Remote Workers and Cradle – Network Address Translation

Your company is using Cradle, but you’re a remote worker – how do you connect to the Cradle Database Server (CDS)?

With Network Address Translation – the IT administrator, where the CDS is located, can modify their firewall to redirect specific external ports to a local server.

Make a note of the internal IP address of the CDS – we’ll use CDS_IPADDR later in this post to reference this address. (In this test environment it is 192.168.11.168).

Cradle Configuration Changes

As an example of a small Cradle system with 6 users, we can configure the ports file as such.  We’re setting ports for each possible user (6) and an extra – so thats 7 ports in each range. To make it easier setting the firewall rules – so we have less rules to setup, we’ve got all the ports in UDP and TCP specific consecutive blocks, which is different to how we have them in the Cradle Help – https://www.threesl.com/cradle/help/

CDS_UDP_PORT_NUMBER = 23960
TOOL_UDP_PORT_NUMBER = 23961
PRJMAN_UDP_PORT_NUMBER = 23962

CDS_TCP_TOOL_PORT_NUMBER   = 16161
CDS_TCP_PRJMAN_PORT_NUMBER = 16162
UTILITIES_TCP_PORT_NUMBER   = 16163-16169
WBENCH_TCP_PORT_NUMBER      = 16170-16176
PRJMAN_TCP_PORT_NUMBER      = 16177

This ports file needs to be copied to all the clients using this CDS.

Firewall Config Changes

The IT administrator can now edit their firewall rules to redirect the external IP ports to the internal CDS.  As part of these rules they can set it so that only specific remote IP addresses are permitted to access these redirected ports.

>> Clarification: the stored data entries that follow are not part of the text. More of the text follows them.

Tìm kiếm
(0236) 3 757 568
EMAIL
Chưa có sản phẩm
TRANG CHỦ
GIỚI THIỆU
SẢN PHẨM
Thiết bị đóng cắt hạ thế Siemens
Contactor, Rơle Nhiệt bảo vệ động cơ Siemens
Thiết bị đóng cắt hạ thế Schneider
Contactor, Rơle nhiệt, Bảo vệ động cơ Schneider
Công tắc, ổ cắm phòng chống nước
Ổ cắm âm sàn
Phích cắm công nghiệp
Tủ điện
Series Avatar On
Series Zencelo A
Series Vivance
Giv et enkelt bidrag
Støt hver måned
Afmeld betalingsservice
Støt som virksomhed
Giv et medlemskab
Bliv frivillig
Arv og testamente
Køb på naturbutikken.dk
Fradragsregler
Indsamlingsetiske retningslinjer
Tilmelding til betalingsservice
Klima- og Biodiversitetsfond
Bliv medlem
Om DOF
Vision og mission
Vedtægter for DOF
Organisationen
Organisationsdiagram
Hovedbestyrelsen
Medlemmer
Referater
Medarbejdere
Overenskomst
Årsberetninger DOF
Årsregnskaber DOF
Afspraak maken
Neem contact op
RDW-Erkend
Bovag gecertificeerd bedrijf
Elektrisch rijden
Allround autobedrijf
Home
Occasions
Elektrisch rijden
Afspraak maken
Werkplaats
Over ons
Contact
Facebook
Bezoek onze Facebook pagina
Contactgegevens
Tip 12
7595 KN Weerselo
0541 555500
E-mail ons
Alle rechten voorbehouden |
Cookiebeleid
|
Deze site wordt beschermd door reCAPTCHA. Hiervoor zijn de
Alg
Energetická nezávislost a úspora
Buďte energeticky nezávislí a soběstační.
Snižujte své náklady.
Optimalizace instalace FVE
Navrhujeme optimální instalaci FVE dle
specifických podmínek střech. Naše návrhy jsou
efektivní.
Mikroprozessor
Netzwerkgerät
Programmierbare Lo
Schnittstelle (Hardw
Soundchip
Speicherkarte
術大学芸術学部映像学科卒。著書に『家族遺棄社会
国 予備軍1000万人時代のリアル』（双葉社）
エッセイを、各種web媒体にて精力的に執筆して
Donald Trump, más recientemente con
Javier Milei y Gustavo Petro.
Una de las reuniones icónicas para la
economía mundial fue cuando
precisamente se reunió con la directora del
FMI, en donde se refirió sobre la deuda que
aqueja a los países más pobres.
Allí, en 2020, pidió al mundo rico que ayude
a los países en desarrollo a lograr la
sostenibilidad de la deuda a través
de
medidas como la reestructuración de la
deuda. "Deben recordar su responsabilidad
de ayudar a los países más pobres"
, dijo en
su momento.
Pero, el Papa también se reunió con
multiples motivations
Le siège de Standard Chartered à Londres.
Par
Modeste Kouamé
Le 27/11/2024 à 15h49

I’m using pfSense as the example firewall in this case, and adding separate rules for each Cradle Port.
pfSense Cradle NAT Rules

Through the application of Network Address Translation, the remote worker now uses their locally installed Cradle client installation and talks to the Cradle Database Server, as if it is on the Cradle site’s external IP address – which they need to configure as their CRADLE_CDS_HOST address.

Article Updated

28/06/2021 – Use of port ranges in firewall rules.